The other guy pushed off on the floor and rode his chair like a skateboard to the end of the table.
“Stop!” Dalton wagged the pistol. “You, move over here next to this guy.”
The guy with the wheels on his chair jumped to his feet. “Mr. Dalton, we’re working for you, sir!”
“Where’s Nick?”
“He went to the airport. He took a flight to Fort Worth. We found something in the records that might blow this whole thing out of the water.”
Dalton took a deep breath and walked to his desk as he pulled off his shoulder holster and shoved the weapon into it. “So, what is going on?”
Out on the street, they heard someone shouting. Moments later a car alarm started going through its cycle of horns and siren noises. Two other car alarms began wailing. Dalton stepped to the window and looked down in the street below.
“Ted,” he said, and waved to the computer guys. “Come with me.”
The three of them ran down the stairs and helped Ted walk up to the office. Once inside the office, Ted shouted, “Let go of
me. I don’t need little kids watching out for me.” He walked over to Dalton. “Jax gave me a call and told me what was going on. You two are back together?” He nodded with long, slow movements of his head and smiled from ear to ear. “Will wonders never cease.”
“What are you doing out of bed? They just took two bullets out of you.”
“Shit. He shot me with a .32. What little boy carries a .32?” Ted groaned and leaned forward as his elbow pushed in against his side.

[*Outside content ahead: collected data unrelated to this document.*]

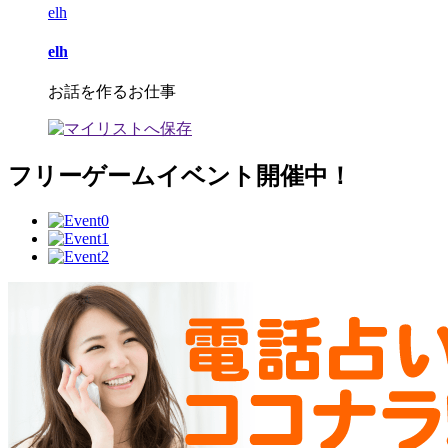
elh
elh
お話を作るお仕事
フリーゲームイベント開催中！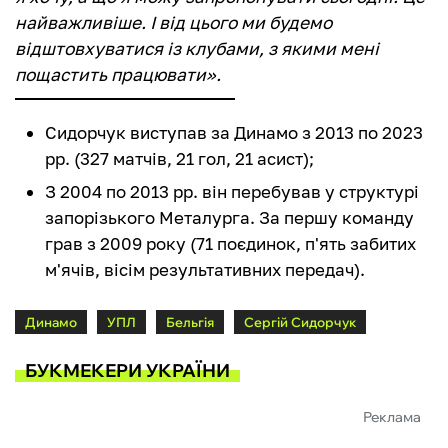
найважливіше. І від цього ми будемо
відштовхуватися із клубами, з якими мені
пощастить працювати».
Сидорчук виступав за Динамо з 2013 по 2023
рр. (327 матчів, 21 гол, 21 асист);
З 2004 по 2013 рр. він перебував у структурі
запорізького Металурга. За першу команду
грав з 2009 року (71 поєдинок, п'ять забитих
м'ячів, вісім результативних передач).
Динамо
УПЛ
Бельгія
Сергій Сидорчук
БУКМЕКЕРИ УКРАЇНИ
Реклама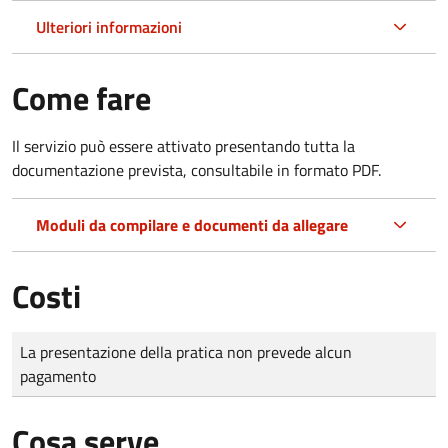
Ulteriori informazioni
Come fare
Il servizio può essere attivato presentando tutta la
documentazione prevista, consultabile in formato PDF.
Moduli da compilare e documenti da allegare
Costi
Tipo di pagamento
Importo
La presentazione della pratica non prevede alcun
pagamento
Cosa serve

“I’m taking you back to the hospital.”
“Like hell you are.”
“You need to get better.”
“I’m good. Where’s that crazy Nick and your Indian guru, Singh?”

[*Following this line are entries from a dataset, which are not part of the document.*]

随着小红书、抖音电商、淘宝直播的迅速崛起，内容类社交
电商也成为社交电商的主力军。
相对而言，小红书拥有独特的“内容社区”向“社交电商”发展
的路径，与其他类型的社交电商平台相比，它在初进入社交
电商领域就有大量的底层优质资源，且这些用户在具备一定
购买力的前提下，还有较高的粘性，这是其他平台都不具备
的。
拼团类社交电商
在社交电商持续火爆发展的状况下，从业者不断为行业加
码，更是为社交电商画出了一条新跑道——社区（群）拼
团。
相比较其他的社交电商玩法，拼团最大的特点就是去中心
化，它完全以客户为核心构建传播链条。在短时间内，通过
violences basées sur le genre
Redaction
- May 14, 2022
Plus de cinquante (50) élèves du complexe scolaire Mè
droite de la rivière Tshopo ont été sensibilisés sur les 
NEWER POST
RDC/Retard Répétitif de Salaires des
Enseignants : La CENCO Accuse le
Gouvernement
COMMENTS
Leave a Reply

“Nick’s in Texas, on the trail of something he thinks is gunna blow this case open.”
“And Singh?”
“I don’t know. He just wanders off.”
Ted walked up close to Dalton and whispered, “Brother, if you got a plan to close this game out, then we need to do it. It’s time to take our ball and go home, because these guys we’re playing with are killers.”
“I have a plan. But I need your help. Can you walk? Can you shoot?”

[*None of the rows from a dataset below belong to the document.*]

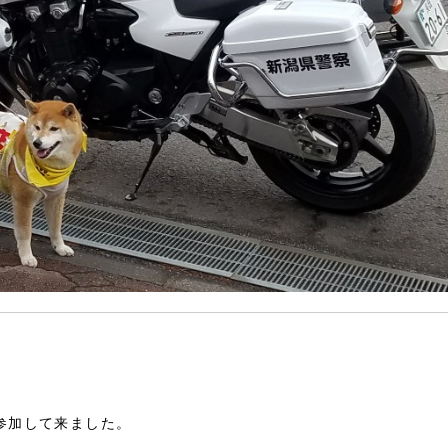
参加して来ました。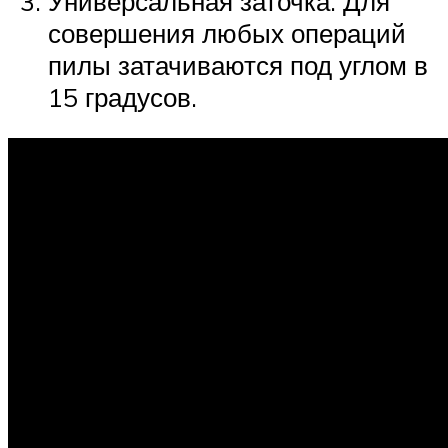
Универсальная заточка. Для
совершения любых операций
пилы затачиваются под углом в
15 градусов.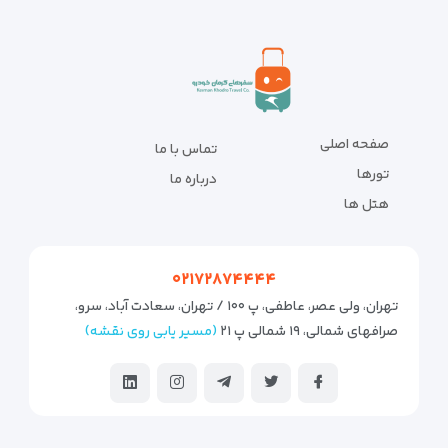
صفحه اصلی
تماس با ما
تورها
درباره ما
هتل ها
۰۲۱۷۲۸۷۴۴۴۴
تهران، ولی عصر، عاطفی، پ ۱۰۰ / تهران، سعادت آباد، سرو،
صرافهای شمالی، ۱۹ شمالی پ ۲۱
(مسیر یابی روی نقشه)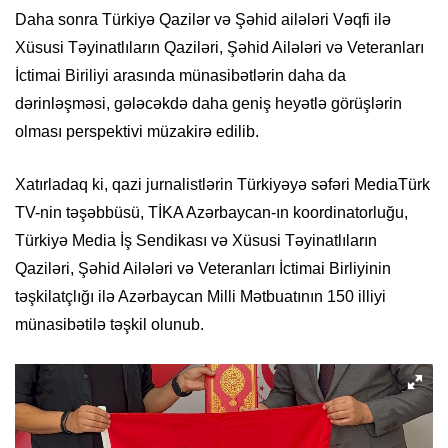
Daha sonra Türkiyə Qazilər və Şəhid ailələri Vəqfi ilə
Xüsusi Təyinatlıların Qaziləri, Şəhid Ailələri və Veteranları
İctimai Biriliyi arasında münasibətlərin daha da
dərinləşməsi, gələcəkdə daha geniş heyətlə görüşlərin
olması perspektivi müzakirə edilib.
Xatırladaq ki, qazi jurnalistlərin Türkiyəyə səfəri MediaTürk
TV-nin təşəbbüsü, TİKA Azərbaycan-ın koordinatorluğu,
Türkiyə Media İş Sendikası və Xüsusi Təyinatlıların
Qaziləri, Şəhid Ailələri və Veteranları İctimai Birliyinin
təşkilatçlığı ilə Azərbaycan Milli Mətbuatının 150 illiyi
münasibətilə təşkil olunub.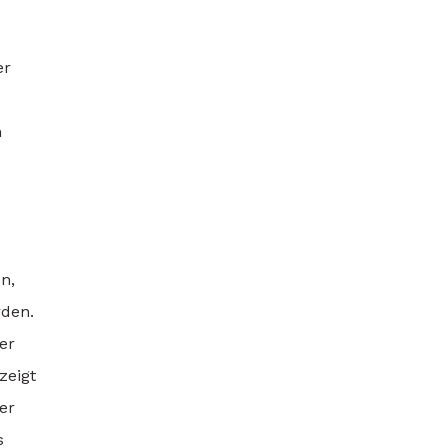
er
m
n,
rden.
er
zeigt
er
s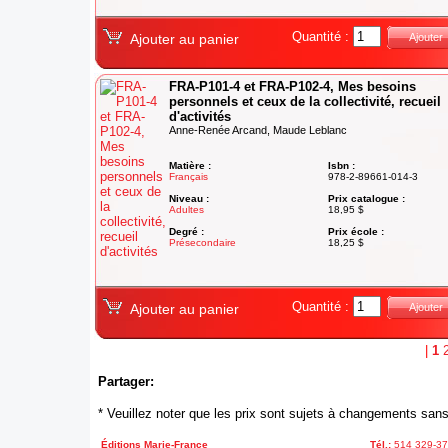
Quantité :
Ajouter au panier
Ajouter
FRA-P101-4 et FRA-P102-4, Mes besoins
personnels et ceux de la collectivité, recueil
d'activités
Anne-Renée Arcand, Maude Leblanc
Matière :
Isbn :
Français
978-2-89661-014-3
Niveau :
Prix catalogue :
Adultes
18,95 $
Degré :
Prix école :
Présecondaire
18,25 $
Quantité :
Ajouter au panier
Ajouter
|
1
Partager:
* Veuillez noter que les prix sont sujets à changements sans
Éditions Marie-France
Tél.:
514 329-3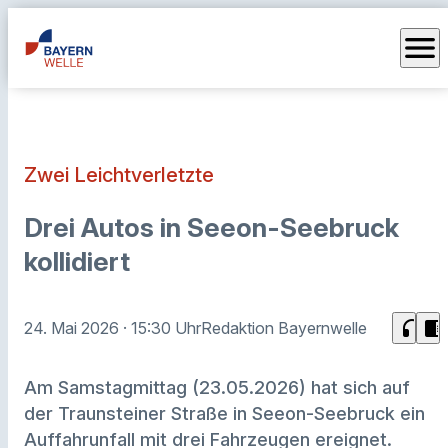
menu
Zwei Leichtverletzte
Drei Autos in Seeon-Seebruck
kollidiert
headphones
chrome_reader_mode
24. Mai 2026
· 15:30 Uhr
Redaktion Bayernwelle
Am Samstagmittag (23.05.2026) hat sich auf
der Traunsteiner Straße in Seeon-Seebruck ein
Auffahrunfall mit drei Fahrzeugen ereignet.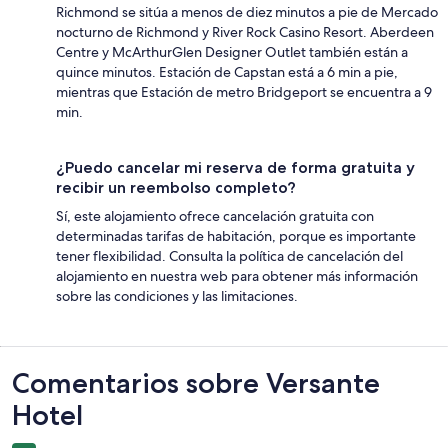
Richmond se sitúa a menos de diez minutos a pie de Mercado
nocturno de Richmond y River Rock Casino Resort. Aberdeen
Centre y McArthurGlen Designer Outlet también están a
quince minutos. Estación de Capstan está a 6 min a pie,
mientras que Estación de metro Bridgeport se encuentra a 9
min.
¿Puedo cancelar mi reserva de forma gratuita y
recibir un reembolso completo?
Sí, este alojamiento ofrece cancelación gratuita con
determinadas tarifas de habitación, porque es importante
tener flexibilidad. Consulta la política de cancelación del
alojamiento en nuestra web para obtener más información
sobre las condiciones y las limitaciones.
Comentarios
Comentarios sobre Versante
Hotel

Ted stood up straight and smiled. “Just like high school, and old Ted’s gunna keep them hoodlums off your ass. I got ya, brother.”
The city had woken up by the time they got out of the building and down into the parking lot.
“I brought the Malibu. I thought it’d be faster than this Japanese rice burner you drive,” said Ted.
Dalton opened his door and climbed into the car. He reached over and opened Ted’s door. “It’s not about how fast the car will go. Driving this car is about blending in. If someone sees a late-model foreign coupe, that means five out of ten cars on the freeway could be that car.”
Ted held his side, groaned, and climbed in. “I got it. The Malibu would stick out like a sore thumb. Wherever we’re going, I ain’t going to be naked. What’d you bring for me?”
Dalton pulled out of the parking lot and pointed to the back-seat by flipping a thumb over his shoulder. “Look under that blanket there.”